Der Alptraum des Volontärs (ein Manuskriptfund)

Fünf Wörter las ich in dem Buch, da schlief ich ein und erwachte in der verderbten Welt der falschen Gottkönigin, der fetten Bischöfe und einem ächzenden, unwissenden Volk. Ich sah in den gewaltigen Dom hinein, sah das ungeheurere Chorgestühl, das trotz seiner Größe schier überquoll von dickwanstigen Bischöfen. Diener hielten ihnen ihre Laden voll heiliger Bücher mit Goldschnitt. Da war die Kanzel, ein monströser Schwan, und unter ihm das elende Volk, das gekommen war, die Königin anzubeten. Ein irres Warten und Bangen erfasste auch mich, denn niemand wusste, wann sie kommen würde, in der Hand das flammende, richtende Schwert. Ich ging zurück in meine Kammer am Ende des Gangs, durch den sie hereinschlüpfen würde in den Dom. Dort klebte ich mein Schwert an die Wand.

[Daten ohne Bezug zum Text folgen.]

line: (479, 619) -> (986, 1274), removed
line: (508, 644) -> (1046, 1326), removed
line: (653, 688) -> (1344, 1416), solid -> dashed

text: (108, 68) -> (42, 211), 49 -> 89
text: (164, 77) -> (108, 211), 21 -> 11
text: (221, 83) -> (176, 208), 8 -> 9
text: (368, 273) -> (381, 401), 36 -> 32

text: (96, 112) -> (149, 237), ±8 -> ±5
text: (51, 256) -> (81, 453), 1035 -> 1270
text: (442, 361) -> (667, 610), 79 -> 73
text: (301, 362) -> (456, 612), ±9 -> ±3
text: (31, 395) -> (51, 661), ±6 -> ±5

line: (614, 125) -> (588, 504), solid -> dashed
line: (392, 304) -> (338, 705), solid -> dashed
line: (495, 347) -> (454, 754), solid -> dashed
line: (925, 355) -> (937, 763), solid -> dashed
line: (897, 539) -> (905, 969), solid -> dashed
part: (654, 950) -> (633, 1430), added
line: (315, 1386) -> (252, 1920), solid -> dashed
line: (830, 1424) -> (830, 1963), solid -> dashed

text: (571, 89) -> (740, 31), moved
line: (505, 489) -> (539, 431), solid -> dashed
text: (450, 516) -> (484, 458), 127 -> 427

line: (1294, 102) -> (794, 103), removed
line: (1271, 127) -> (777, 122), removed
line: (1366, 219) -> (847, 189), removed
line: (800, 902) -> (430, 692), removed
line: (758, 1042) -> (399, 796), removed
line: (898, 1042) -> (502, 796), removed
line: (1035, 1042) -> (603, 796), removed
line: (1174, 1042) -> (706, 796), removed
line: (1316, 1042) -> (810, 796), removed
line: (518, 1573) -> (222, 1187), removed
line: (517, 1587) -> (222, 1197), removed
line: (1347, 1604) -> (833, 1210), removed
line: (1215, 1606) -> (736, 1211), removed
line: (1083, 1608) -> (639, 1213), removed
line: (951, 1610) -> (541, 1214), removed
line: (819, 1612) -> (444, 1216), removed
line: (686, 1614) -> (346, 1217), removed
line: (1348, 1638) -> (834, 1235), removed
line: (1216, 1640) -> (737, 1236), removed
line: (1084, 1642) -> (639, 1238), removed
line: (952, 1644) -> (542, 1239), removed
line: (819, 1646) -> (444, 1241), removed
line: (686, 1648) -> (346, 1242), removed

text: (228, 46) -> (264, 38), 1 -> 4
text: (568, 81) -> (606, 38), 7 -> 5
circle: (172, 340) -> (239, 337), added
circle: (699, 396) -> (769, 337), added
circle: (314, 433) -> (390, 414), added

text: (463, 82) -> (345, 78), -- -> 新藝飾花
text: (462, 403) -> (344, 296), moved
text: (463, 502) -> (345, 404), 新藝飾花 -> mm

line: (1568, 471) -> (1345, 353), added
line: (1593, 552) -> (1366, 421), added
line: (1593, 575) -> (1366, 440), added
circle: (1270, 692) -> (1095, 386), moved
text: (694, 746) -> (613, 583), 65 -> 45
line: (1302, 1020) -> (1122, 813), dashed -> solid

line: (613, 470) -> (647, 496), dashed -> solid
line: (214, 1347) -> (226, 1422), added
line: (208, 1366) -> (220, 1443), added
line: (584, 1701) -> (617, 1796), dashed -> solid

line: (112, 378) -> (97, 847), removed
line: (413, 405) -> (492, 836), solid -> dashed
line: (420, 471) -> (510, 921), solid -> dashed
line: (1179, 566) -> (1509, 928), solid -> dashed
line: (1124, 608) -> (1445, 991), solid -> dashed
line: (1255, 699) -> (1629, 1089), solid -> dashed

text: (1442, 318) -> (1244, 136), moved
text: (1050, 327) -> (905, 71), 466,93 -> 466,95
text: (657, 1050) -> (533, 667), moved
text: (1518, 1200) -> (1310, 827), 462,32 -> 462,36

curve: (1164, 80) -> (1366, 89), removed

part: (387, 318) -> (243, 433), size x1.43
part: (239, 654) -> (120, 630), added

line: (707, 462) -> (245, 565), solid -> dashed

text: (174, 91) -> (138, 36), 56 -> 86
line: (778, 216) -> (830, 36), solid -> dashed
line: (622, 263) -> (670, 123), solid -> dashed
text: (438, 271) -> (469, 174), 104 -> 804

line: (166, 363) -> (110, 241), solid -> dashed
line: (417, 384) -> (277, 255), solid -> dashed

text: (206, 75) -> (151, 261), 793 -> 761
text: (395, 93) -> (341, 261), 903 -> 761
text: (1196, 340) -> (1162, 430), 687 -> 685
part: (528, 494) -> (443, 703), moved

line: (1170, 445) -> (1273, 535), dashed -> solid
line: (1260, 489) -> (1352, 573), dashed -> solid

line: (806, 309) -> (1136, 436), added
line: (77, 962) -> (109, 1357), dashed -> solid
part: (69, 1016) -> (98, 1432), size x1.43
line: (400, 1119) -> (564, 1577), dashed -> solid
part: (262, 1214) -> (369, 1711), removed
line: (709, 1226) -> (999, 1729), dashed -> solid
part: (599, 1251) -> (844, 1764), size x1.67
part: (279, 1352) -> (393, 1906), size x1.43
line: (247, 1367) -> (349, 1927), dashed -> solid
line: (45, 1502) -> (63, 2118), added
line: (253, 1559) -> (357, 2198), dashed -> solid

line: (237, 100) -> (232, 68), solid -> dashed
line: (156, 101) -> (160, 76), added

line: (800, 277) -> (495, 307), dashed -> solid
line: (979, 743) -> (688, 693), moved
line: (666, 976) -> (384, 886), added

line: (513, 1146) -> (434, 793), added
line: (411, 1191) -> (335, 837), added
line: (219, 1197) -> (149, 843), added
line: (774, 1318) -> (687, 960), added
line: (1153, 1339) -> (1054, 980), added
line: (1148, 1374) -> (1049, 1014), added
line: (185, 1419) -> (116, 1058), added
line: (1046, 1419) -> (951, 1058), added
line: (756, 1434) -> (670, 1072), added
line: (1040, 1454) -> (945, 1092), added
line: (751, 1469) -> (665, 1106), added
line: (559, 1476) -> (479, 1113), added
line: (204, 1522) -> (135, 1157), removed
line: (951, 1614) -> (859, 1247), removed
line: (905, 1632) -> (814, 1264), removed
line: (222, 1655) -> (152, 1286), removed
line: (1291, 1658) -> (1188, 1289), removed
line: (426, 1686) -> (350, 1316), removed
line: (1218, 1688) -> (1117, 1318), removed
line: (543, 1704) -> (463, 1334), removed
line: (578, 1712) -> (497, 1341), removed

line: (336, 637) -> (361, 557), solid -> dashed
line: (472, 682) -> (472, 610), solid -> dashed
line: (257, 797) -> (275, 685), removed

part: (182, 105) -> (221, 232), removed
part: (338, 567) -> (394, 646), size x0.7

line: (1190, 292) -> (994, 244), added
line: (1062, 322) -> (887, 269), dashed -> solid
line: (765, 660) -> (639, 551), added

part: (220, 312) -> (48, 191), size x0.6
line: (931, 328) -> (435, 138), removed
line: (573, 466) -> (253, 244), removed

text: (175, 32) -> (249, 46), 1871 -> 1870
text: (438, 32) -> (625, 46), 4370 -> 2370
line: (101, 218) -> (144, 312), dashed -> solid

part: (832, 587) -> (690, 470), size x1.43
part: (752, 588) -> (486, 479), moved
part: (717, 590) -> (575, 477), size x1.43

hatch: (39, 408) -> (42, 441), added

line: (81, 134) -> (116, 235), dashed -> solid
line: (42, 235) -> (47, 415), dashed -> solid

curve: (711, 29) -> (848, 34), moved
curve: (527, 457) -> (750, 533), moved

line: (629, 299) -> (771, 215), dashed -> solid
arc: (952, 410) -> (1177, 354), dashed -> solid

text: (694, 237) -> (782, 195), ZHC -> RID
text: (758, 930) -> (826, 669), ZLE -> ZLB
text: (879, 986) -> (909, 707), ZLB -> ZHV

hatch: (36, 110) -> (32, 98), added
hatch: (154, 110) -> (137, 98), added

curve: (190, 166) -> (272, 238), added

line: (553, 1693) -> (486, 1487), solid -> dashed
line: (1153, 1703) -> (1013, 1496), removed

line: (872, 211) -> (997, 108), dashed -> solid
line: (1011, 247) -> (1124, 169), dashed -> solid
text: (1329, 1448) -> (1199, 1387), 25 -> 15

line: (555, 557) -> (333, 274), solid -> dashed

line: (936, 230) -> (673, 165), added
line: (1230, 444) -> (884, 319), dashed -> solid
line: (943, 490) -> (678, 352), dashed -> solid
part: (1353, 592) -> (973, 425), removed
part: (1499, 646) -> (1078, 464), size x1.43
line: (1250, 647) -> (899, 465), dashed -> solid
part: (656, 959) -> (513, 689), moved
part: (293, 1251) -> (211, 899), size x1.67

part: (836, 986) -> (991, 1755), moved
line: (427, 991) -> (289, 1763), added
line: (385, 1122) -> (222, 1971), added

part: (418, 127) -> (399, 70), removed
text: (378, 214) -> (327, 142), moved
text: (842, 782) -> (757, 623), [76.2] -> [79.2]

Ich würde ihr schutzlos entgegen treten, doch wenn sie ihres triumphierend erheben würde, mich mit einem Streich niederzustrecken, dann würde ich mein schwarzes Schwert von der Wand reißen und ihres parieren. So geschah es. Unter der Wucht meines Schlags zerbarst das ihre und die großmächtige Gottkönigin fiel zu Boden. Sie war nur ein fetter Eunuch. Ich hatte mein Schwert verloren, doch nahebei lag ein Hammer. Den nahm ich und zerschlug ihr Herz, schlug so oft auf ihre weiße Hemdbrust, bis schwarzes Blut hervorquoll und sich in kleinen Fontänen auf ihrem Linnen ergoss.

Dann ging ich in den Dom, worin große Verwirrung herrschte. Ich erklomm das Chorgestühl und trat den Erzbischof nieder, trat ihm den Dorn meines eisenbewehrten Fußes in die Rippen, zertrat seine Bücherlade, zertrampelte nebenbei den Goldschnitt. Den Schwan stieß ich hinab unters Volk, wo er so manchen Elenden zermalmte, aber da war keiner unschuldig unter den Verderbten. Eine Tür sprang auf seitlich des Schwans und heraus purzelte ein Mohr. Er war es, der dem predigenden Pfaffen die Stimme gegeben hatte, der abgelesen hatte aus den Büchern, was der Pfaff an heiligen Worten scheinbar auswendig vorgetragen hatte, die Begründung der Herrschaft über das elende Volk.

Die Königin aber war nicht tot gewesen, schritt bald wieder herum und verbreitete ihre Irrlehren erneut. Ich aber verließ diese Welt. Sie war nicht zu retten.